Tennessee Daily Life

One of the ways American public education helps cultivate cultures of spiritual, social (and even, at times, physical) death that condemns the lives and futures of our children is in how it neglects the skills kids need to be successful in adulthood. From the low quality of curricula and instruction in reading that leads to kids ending up on the path to dropping out, to the rationing of opportunities (including Advanced Placement courses) that can help poor and minority kids get on the path to college and career success, our children — especially those from poor and minority backgrounds — are starved of the academic and cultural experiences that can help them write their own stories of success.

voiceslogoIn this Voices of the Dropout Nation, Vickie Gunnells-Hodge offers her own perspective on how schools can help build civilizations of love for our children — and what reforms must be made in American public education in order for this to happen. Read, consider, and take action. 

Everything in America has evolved except our deficient public education systems. Let me tell you all the ways.

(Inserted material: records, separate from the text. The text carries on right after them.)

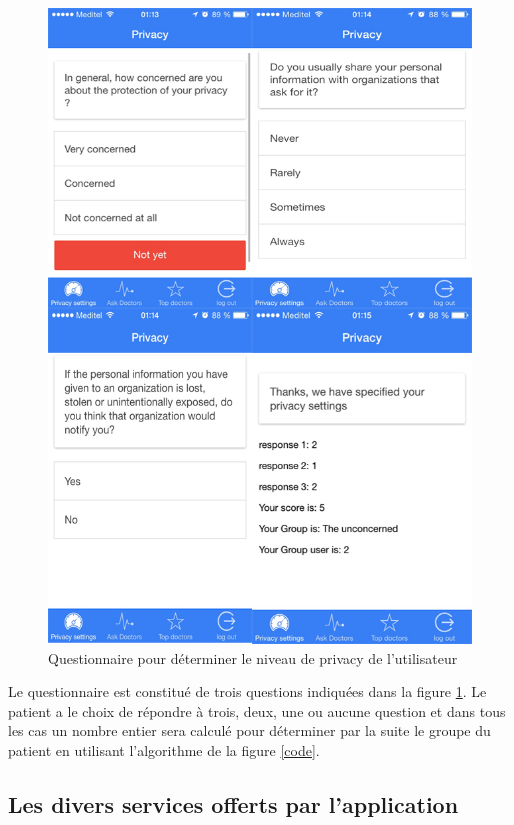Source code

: \newpage

\begin{figure}[!ht]
\begin{center}
\includegraphics[scale=0.6]{privacy.jpg}
\caption{Questionnaire pour déterminer le niveau de privacy de l’utilisateur}
\label{privacy}
\end{center}
\end{figure}

Le questionnaire est constitué de trois questions indiquées dans la figure \ref{privacy}. Le patient a le choix de répondre à trois, deux, une ou aucune question et dans tous les cas un nombre entier sera calculé pour déterminer par la suite le groupe du patient en utilisant l'algorithme de la figure \ref{code}.

\subsection{Les divers services offerts par l’application}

In the rest of American society, economy, and culture, children and adults are given the capacity to think critically, to heighten expectations, to expand the boundaries of their futures, and become socially proficient in navigating through life. This is because American society, built on competition, demands adults to be successful. This isn’t true in public education.

Our children, especially in areas of economic distress, need to move beyond lowered expectations. They need academic knowledge and the avenues for cultural expression so they can expand the boundaries of their own futures, and so that they can expect more from life. This also isn’t true in education.

Our children need adults in their lives – including in school – who prioritize meeting their needs and focus on their concerns. The reality is different. Often in schools (and at home), some adults prioritize their own needs being met, while making the children in their lives deal with or suffer the consequences. It is why our children, especially those coming from backgrounds of instability, struggle in school as well as in relationships with others around them. When they cannot trust the adults who are supposed to care for them, they will falter in everything.

Our adults in schools (as well as at home) can do this work. This issue is that we hide from it. In public education systems, we hide behind the excuse of what is or is not each parent’s job with regard to their child’s attitude toward education. We cower behind the excuse that there are deficits in Title I schools and reduction s in budgets. We complain that our schools are low-performing. What we don’t do is take the easily adoptable steps toward helping students learn how to navigate in society, to build up their own capacities for future success, to think critically as well as solve problems effectively, and to master the lexicon of living.

socialcapital

As sociologist Pierre Bourdieu made clear, there are four things – academic and social – our children should learn before they become adults. Addressing those areas is what schools should do.

Our schools should help children concretely learn about social capital, or how to network as well as develop friendships and alliances that helps them attain opportunities for advancement. This helps students understand the need to develop attitudes and behaviors needed to take advantage of their potential for success. Our schools should offer those learning opportunities.

Our schools should teach children about what Bourdieu called symbolic capital, which in the context of education and life, means actively participating in classes and organizations that help them learn what their career and life interests are, as well as hone their talents. This means opening up all opportunities for every student to build themselves up.

Our schools should offer teach our students about the importance of economic capital, or learning how to manage their own finances, understanding how to manage scarcity and abundance, and comprehend how economic decisions, personal and otherwise, lead to different outcomes in their own lives – including their own ability to become financially secure.

And our schools should help our kids understand the importance of cultural capital, in this case, how to make good choices in their learning that can help them create futures no one can take away from them. This capital, which is formed by what students learn and how they are taught in school (as well as what parents teach them at home), is the most powerful of all because it shapes everything else children do both now in school and when they enter adulthood.

Society expects our children to be ready to take advantage of every opportunity. Our schools need to help them become proficient in every area so that they can open the doors of all opportunities.